« GLISSEMENTS. » C'est l'euphémisme trouvé par Bertrand Fragonard pour qualifier les transferts de dépenses des régimes obligatoires d'assurance-maladie vers les complémentaires santé. « On accepte des glissements, mais il n'y a pas de volonté politique caractérisée de déporter des dépenses sur les régimes complémentaires », a affirmé le président du Haut Conseil pour l'avenir de l'assurance-maladie, qui était l'un des intervenants d'une table ronde sur le rôle des complémentaires santé aux Entretiens de l'assurance organisés au palais des Congrès de Paris.
Les éminents représentants des complémentaires santé invités à cette table ronde par la Fédération française des sociétés d'assurance (Ffsa) ont néanmoins souligné que les symptômes de « glissements » tendaient à se multiplier, notamment à travers le projet conventionnel qui devait être finalisé hier par l'assurance-maladie et les syndicats de médecins libéraux. Ils ont notamment manifesté leur inquiétude face à la progression des dépassements d'honoraires chez les médecins spécialistes de secteur I, alors que ces derniers pourraient être désormais autorisés à facturer leur consultation 31,73 euros en accès direct et hors parcours de soins.
« En 2003, les dépassements d'honoraires des médecins nous ont coûté 15 % de plus », a relevé Michel Charton, directeur technique santé individuelle chez Axa France. Liées par leurs « contrats sur garantie viagère » (modifiables uniquement par avenant contresigné par leurs clients), les compagnies d'assurance ont été, selon lui, « bien souvent obligées de prendre en charge » ces dépassements.

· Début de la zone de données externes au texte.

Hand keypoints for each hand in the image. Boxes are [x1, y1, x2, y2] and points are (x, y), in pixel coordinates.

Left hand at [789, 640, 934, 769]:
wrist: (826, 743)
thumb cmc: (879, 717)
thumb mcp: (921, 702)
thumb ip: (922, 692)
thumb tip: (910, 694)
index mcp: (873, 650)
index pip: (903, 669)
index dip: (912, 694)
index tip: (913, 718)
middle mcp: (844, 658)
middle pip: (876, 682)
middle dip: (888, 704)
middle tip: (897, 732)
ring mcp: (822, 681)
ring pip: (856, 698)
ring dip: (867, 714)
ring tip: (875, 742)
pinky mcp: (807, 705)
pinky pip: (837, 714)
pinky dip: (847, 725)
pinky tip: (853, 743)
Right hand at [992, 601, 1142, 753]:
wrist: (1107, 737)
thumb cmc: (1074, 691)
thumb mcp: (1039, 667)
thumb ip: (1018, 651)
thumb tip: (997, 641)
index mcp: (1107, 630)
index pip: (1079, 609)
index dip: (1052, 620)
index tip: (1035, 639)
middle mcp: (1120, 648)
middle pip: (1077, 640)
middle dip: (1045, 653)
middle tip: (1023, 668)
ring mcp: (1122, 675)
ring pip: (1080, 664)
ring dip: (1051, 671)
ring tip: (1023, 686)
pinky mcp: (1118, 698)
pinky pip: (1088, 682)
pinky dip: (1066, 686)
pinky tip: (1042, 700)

Gilles Johanet, directeur général du pôle AGF santé-collectives, évalue pour sa compagnie d'assurance à « 360 millions d'euros » les « deux points de sinistralité » supplémentaires engendrés par les dépassements tarifaires « de septembre 2003 à septembre 2004 ».

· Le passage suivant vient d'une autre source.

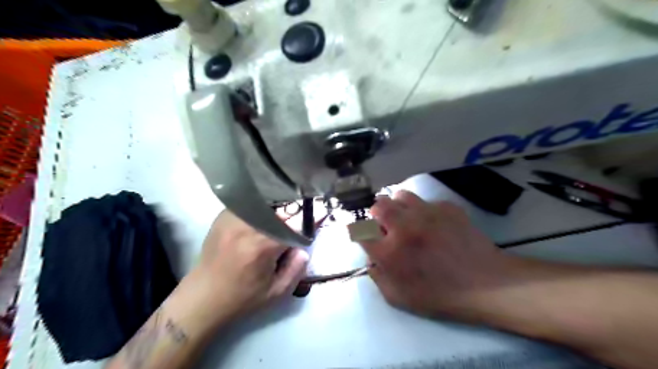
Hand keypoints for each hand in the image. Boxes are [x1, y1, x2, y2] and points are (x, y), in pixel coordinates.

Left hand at [186, 209, 306, 326]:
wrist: (202, 298)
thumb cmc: (242, 299)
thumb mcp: (276, 292)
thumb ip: (296, 269)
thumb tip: (303, 248)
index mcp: (263, 246)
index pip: (294, 225)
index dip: (308, 223)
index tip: (318, 219)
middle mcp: (248, 227)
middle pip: (280, 211)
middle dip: (291, 217)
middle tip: (293, 227)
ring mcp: (233, 219)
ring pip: (265, 205)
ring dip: (276, 212)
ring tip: (277, 224)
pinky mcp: (223, 218)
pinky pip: (249, 205)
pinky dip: (259, 209)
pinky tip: (261, 220)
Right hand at [359, 190, 513, 319]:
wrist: (487, 284)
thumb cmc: (441, 296)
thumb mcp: (400, 298)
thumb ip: (378, 277)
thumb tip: (371, 259)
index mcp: (390, 252)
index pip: (360, 230)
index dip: (356, 230)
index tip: (361, 232)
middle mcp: (404, 227)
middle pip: (377, 205)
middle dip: (375, 213)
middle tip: (384, 224)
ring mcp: (426, 213)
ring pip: (400, 195)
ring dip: (397, 206)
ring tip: (406, 218)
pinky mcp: (446, 207)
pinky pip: (425, 201)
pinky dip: (422, 209)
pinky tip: (432, 223)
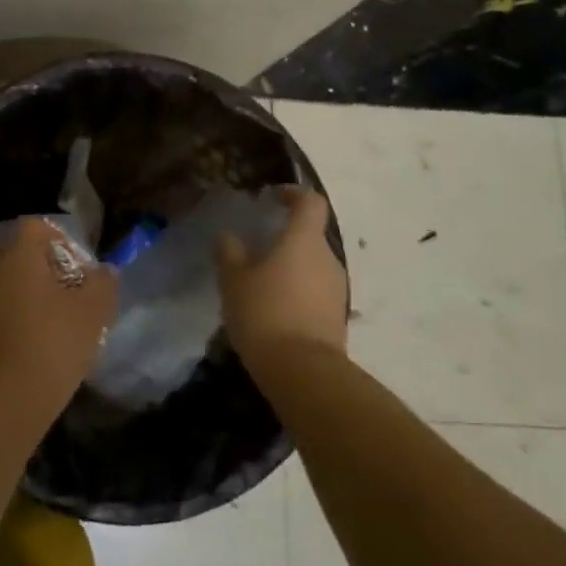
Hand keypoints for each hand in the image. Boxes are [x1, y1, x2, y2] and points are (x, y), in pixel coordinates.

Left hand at [0, 217, 117, 414]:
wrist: (6, 396)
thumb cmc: (52, 342)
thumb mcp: (92, 313)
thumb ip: (102, 285)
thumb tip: (105, 271)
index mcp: (18, 256)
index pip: (33, 227)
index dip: (56, 240)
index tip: (74, 267)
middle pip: (3, 251)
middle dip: (23, 263)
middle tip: (48, 285)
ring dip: (8, 289)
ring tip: (36, 311)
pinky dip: (0, 314)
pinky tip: (24, 335)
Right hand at [216, 187, 348, 369]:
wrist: (303, 372)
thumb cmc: (264, 313)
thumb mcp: (234, 280)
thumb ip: (230, 253)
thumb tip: (229, 237)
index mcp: (303, 241)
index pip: (310, 202)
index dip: (293, 194)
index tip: (273, 198)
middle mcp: (327, 259)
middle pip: (310, 235)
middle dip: (286, 237)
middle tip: (256, 247)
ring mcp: (337, 289)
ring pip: (313, 265)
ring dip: (291, 267)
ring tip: (261, 282)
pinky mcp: (337, 317)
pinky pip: (315, 291)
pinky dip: (297, 291)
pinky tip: (273, 308)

L'ex-directeur de la Caisse nationale d'assurance-maladie (Cnam) fait remarquer que la consultation spécialisée reviendra aux complémentaires « 39 % » plus cher si elle est coordonnée, et « 80 % » plus cher si elle a lieu hors parcours de soins et en cas de prise en charge de la totalité du dépassement. « La pénalisation du patient hors parcours de soins se transformera en politique de déremboursement », a résumé Etienne Caniard, délégué aux questions de santé et de Sécurité sociale à la Mutualité française.
Par ailleurs, le dispositif du médecin traitant, clé de voûte de la réorganisation des soins prévue par la loi du 13 août 2004, ne fait pas l'unanimité chez les assureurs complémentaires. « On vit une époque formidable : on est en train de faire le gate-keeper national socialisé », a ironisé Michel Charton. Or, a-t-il ajouté, d'autres pays qui avaient instauré un système similaire dans les années 1970 ont dû y renoncer depuis car les patients « ont redemandé la liberté (d'accès aux soins) ».
Une « redoutable erreur ».
Etienne Caniard a pour sa part qualifié de « redoutable erreur » le choix des partenaires conventionnels de rémunérer le médecin traitant par un forfait annuel de 40 euros par patient pris en charge au titre d'une affection de longue durée (ALD). Etienne Caniard craint que ce mode de rémunération, peu incitatif, entraîne « une tentation de glissement progressif vers la prise en charge à 100 % » des patients.
Gilles Johanet, qui avait instauré l'option référent avec le syndicat MG-France lors de son dernier passage à la direction de la Cnam, a regretté l'abandon progressif sur deux ans de cette « innovation », estimant que « c'est une fantastique occasion d'évaluation que l'on a perdue ».
Sans s'opposer au principe du parcours de soins, les assureurs privés, tels François Peythieu, directeur de Groupama santé individuelle, ont exprimé le souhait d'une « visibilité sur (leurs) coûts actuels et leur évolution dans le temps ». Du côté de la Mutualité, Etienne Caniard a regretté de même l'absence de « perspectives sur dix ans » et la « complexité du système » qui ne permet pas pour l'instant « la sécurisation des tarifs » dans le parcours de soins coordonnés.
Autant d'arguments qui devraient pimenter les négociations à venir entre les professionnels et les complémentaires, notamment à travers leur union nationale (Unocam).